Vor einigen Tagen sah ich bei einem Freejazzfestival eine ausnehmend hübsche junge Frau im Publikum, die erstaunlicherweise ohne Begleitung gekommen zu sein schien. Während die überbordenden Klangkaskaden eines Wahnsinnsquartetts über uns hinwegbretterten, überlegte ich mir, wie ich sie in der Pause am besten ansprechen könnte. Da sah ich, dass sie sich bewegte. Sie bewegte sich zur Musik. Hätte ich nur ihre Bewegungen gesehen, ohne die Musik zu hören, hätte ich auf Smooth Jazz oder Softrock getippt.
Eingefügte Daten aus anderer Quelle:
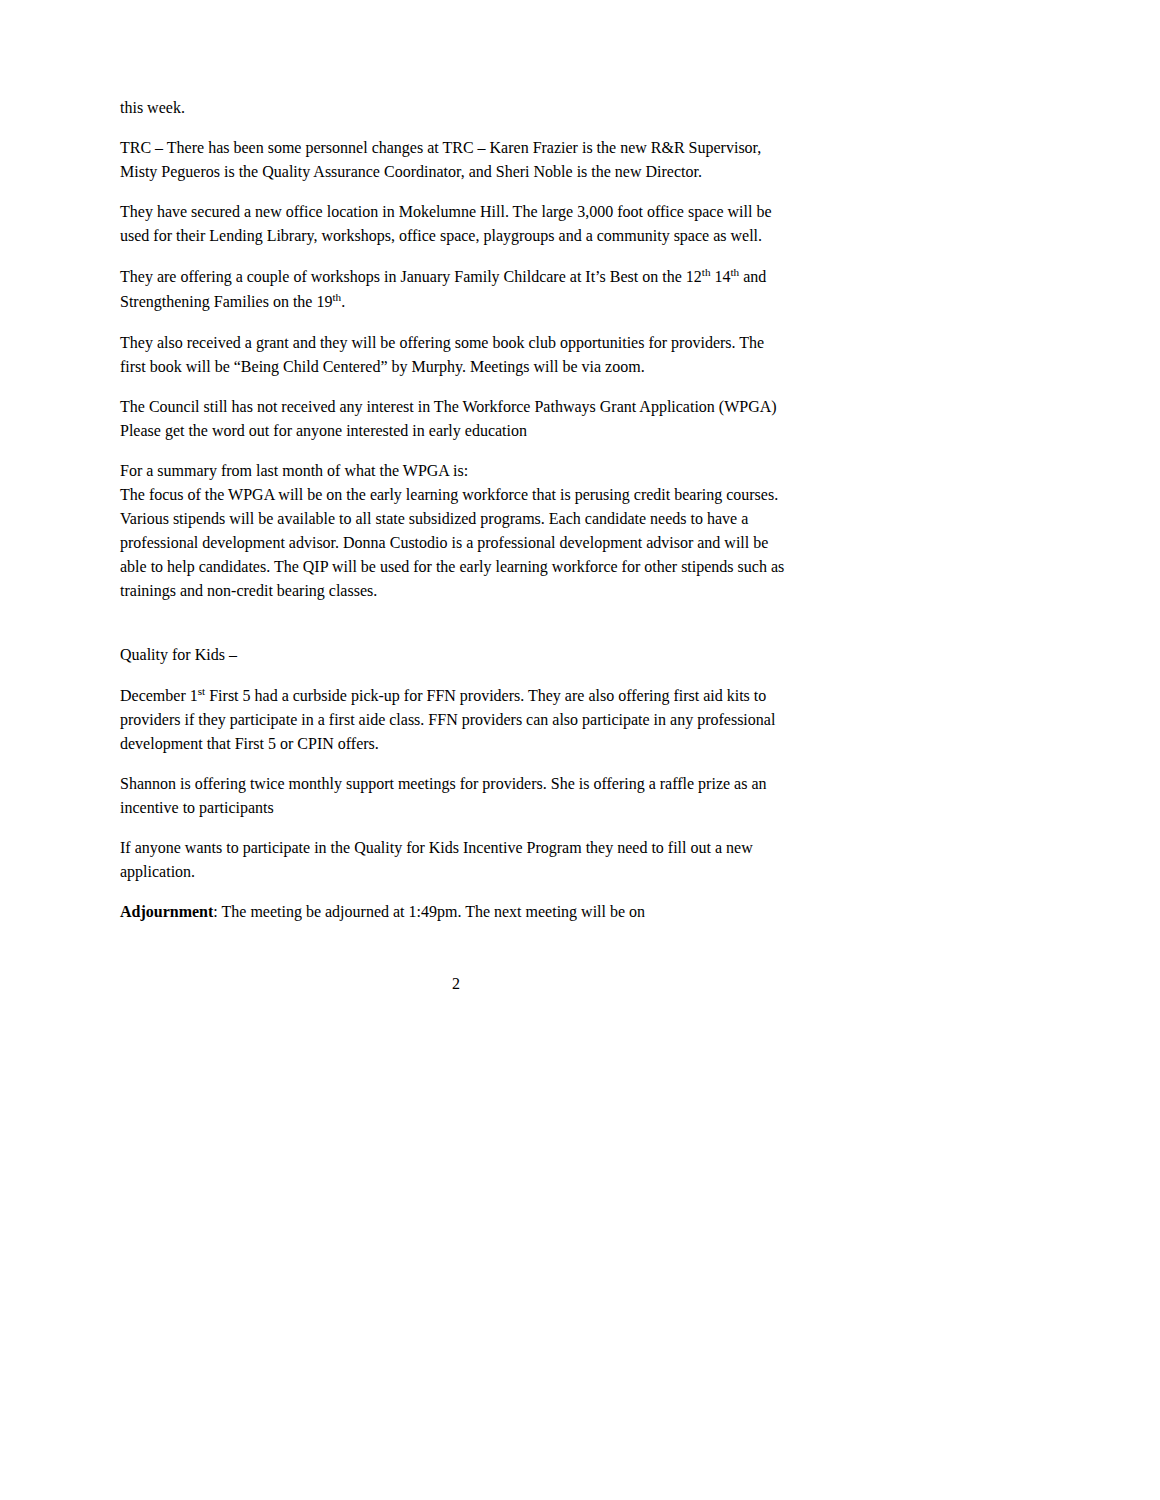this week.
TRC – There has been some personnel changes at TRC – Karen Frazier is the new R&R Supervisor, Misty Pegueros is the Quality Assurance Coordinator, and Sheri Noble is the new Director.
They have secured a new office location in Mokelumne Hill. The large 3,000 foot office space will be used for their Lending Library, workshops, office space, playgroups and a community space as well.
They are offering a couple of workshops in January Family Childcare at It’s Best on the 12th 14th and Strengthening Families on the 19th.
They also received a grant and they will be offering some book club opportunities for providers. The first book will be “Being Child Centered” by Murphy. Meetings will be via zoom.
The Council still has not received any interest in The Workforce Pathways Grant Application (WPGA) Please get the word out for anyone interested in early education
For a summary from last month of what the WPGA is:
The focus of the WPGA will be on the early learning workforce that is perusing credit bearing courses. Various stipends will be available to all state subsidized programs. Each candidate needs to have a professional development advisor. Donna Custodio is a professional development advisor and will be able to help candidates. The QIP will be used for the early learning workforce for other stipends such as trainings and non-credit bearing classes.
Quality for Kids –
December 1st First 5 had a curbside pick-up for FFN providers. They are also offering first aid kits to providers if they participate in a first aide class. FFN providers can also participate in any professional development that First 5 or CPIN offers.
Shannon is offering twice monthly support meetings for providers. She is offering a raffle prize as an incentive to participants
If anyone wants to participate in the Quality for Kids Incentive Program they need to fill out a new application.
Adjournment: The meeting be adjourned at 1:49pm. The next meeting will be on
2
Zweifellos, so mutmaßte meine interne Lästerzunge, sahen ihre Bewegungen, wenn sie Smooth Jazz, Softrock oder sonst irgendeine Musik hörte, nicht anders aus – und nicht minder trivial. Ich stand stocksteif. Ich hasse es, mich zur Musik zu bewegen. Ein oder zwei Mal ist es an dem Abend vorgekommen, dass mein Körper mitging. Das war 1. unwillkürlich, 2. minimal, 3. Anzeichen verdammt guter Musik. Die junge Frau aber bewegte sich nicht, weil es mit ihr geschah, sondern weil sie meinte, dass man sich eben so bewegen müsse, wenn man guter Musik lausche. Ihr Körper wurde nicht von der Musik bewegt, sondern sie veranstaltete mit ihm eine Bewegungs-Beilage. Kartoffelpüree zu Schnitzel. Vor und zurück. Dann nahm sie einen Schluck Weißwein.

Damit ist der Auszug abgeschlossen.